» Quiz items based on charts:
^^^^
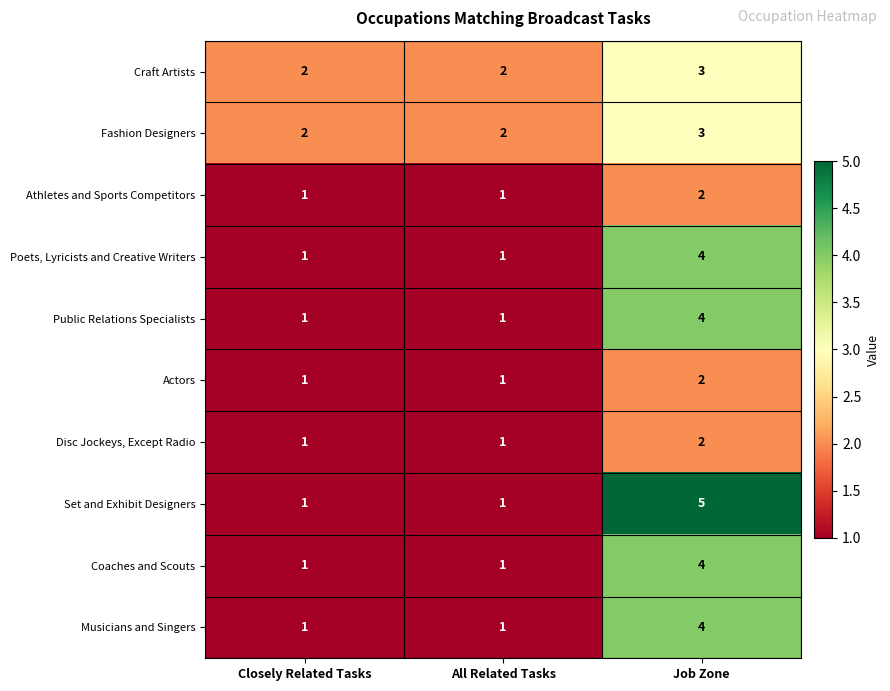

How many data points does each series have?

3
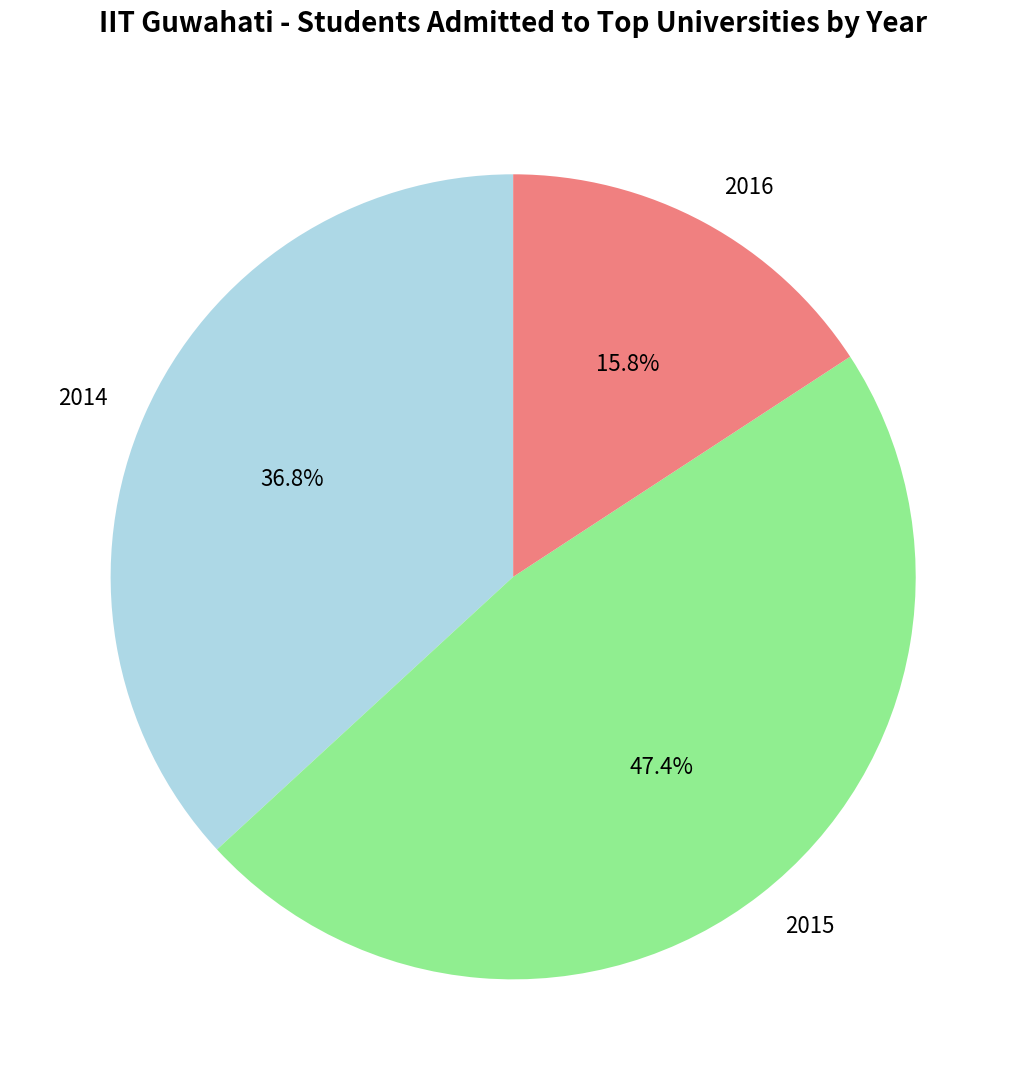

Which slice is the smallest?

2016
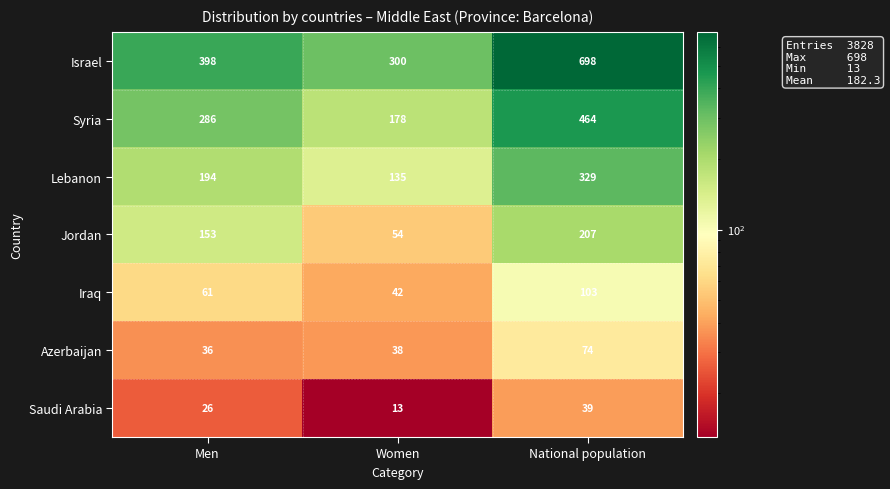

What is the difference between the Saudi Arabia values at Women and National population?

26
^^^^
» Exercise instructions:
Please copy out the lines of the records word for word, starting at the line that contains "Which slice is the smallest?" and ending at the end of the records. Leave the pictures out of your answer.

» Written answer:
Which slice is the smallest?

2016

What is the difference between the Saudi Arabia values at Women and National population?

26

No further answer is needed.